Boris reagiu propondo a antecipação das eleições de 2022 para 15 de outubro. De novo, foi nocauteado. Para coroar a temporada de desgostos, seu próprio irmão, Jo Johnson (na capa dos tabloides, são BoJo e JoJo), secretário do governo, pediu demissão por discordar das táticas que ele vem adotando. O sumo da semana, porém, não foi a pancadaria no premiê. Ele sai enfraquecido, sem dúvida. Mas o que se viu na guerra dos tronos de Westminster é que o nó do Brexit, que sufoca a ilha há três anos, continua longe de ser desatado. A impressão geral é que o primeiro-ministro calculou mal o impacto de uma manobra para cercear a ação da maioria parlamentar — aí incluídos vários membros de seu próprio partido —, que ou não quer o Brexit sem acordo ou não quer Brexit nenhum.
O normal seria os legisladores voltarem do recesso, trabalharem por uns dez dias, interromperem os debates por duas semanas para as convenções partidárias e retomarem suas cadeiras no máximo no início de outubro. Na surdina do recesso, Boris tomou a drástica decisão de suspender a atual sessão do Parlamento a partir do início da semana que vem. Por força das leis não escritas que regem o país, a nova sessão só começa depois de 14 de outubro, quando a rainha fará seu tradicional discurso em Westminster, toda paramentada, de cetro e coroa. Ou seja: o Parlamento volta a funcionar de verdade quando faltarem poucos dias para o fatídico 31 de outubro. Boris podia ter feito o que fez? Sim, mas é raro que uma troca de mandatários do mesmo partido redunde em nova sessão — geralmente, ela segue sem interrupções.

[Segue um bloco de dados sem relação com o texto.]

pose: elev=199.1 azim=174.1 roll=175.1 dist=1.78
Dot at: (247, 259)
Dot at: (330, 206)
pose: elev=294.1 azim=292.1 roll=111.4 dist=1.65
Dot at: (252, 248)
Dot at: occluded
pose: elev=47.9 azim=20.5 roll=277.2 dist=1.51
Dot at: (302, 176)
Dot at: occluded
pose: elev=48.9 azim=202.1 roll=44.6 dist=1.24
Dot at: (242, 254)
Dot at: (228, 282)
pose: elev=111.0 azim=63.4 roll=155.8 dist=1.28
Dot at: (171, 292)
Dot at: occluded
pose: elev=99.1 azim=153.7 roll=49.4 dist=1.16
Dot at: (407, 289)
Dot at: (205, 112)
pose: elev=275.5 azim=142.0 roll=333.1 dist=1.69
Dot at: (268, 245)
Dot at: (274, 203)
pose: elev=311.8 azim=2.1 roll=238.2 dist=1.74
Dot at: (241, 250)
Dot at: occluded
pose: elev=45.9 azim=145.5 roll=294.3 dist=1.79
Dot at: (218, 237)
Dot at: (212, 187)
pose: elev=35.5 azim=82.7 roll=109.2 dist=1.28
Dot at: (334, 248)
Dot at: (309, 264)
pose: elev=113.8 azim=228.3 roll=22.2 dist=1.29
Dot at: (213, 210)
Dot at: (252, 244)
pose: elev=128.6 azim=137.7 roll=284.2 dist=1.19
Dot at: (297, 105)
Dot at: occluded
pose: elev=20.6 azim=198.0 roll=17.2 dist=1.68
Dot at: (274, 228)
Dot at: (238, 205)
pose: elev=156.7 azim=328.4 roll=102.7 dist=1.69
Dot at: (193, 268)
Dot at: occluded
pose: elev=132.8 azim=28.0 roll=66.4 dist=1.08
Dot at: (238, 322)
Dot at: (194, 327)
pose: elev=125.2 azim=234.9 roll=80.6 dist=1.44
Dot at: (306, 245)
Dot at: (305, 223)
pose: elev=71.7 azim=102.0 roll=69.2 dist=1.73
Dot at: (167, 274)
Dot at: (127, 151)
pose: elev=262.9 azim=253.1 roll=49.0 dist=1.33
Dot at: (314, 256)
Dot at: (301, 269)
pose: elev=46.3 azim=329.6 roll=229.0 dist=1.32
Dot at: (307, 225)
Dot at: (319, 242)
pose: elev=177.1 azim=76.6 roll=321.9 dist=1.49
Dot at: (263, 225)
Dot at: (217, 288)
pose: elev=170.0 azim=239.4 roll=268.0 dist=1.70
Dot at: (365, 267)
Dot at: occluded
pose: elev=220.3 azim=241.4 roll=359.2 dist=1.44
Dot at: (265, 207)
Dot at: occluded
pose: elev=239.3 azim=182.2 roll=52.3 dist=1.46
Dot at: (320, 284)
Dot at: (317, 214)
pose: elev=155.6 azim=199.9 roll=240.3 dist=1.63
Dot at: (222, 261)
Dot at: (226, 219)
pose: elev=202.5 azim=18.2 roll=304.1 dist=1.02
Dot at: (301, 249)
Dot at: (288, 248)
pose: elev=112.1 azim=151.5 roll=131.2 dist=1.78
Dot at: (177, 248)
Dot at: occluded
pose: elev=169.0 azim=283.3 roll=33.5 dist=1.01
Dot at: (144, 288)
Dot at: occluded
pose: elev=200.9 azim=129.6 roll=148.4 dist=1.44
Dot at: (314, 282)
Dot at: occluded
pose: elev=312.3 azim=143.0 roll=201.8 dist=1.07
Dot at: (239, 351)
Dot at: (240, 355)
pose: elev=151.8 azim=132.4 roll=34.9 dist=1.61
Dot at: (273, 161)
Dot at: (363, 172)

O resultado foi que os parlamentares voltaram à ativa batendo os tambores de guerra e impuseram as três derrotas ao governo. Não ajudou a acalmar os ânimos o fato de o primeiro-ministro ter simplesmente expulsado do Partido Conservador 21 membros que votaram contra ele, quase todos figurões. “Ou votam com o governo ou morrem”, avisara antes. Com esse gesto, aliado a defecções prévias, sua maioria parlamentar por apenas um voto, graças à coalizão com o diminuto Partido Unionista, da Irlanda do Norte, se transformou em minoria por 43 votos. Em teoria, uma moção de desconfiança derruba este governo e os trabalhistas assumem. Mas, diante dessa possibilidade, os outros partidos — e os conservadores rebeldes — tremem. A moção, portanto, repousa na gaveta das possibilidades remotas.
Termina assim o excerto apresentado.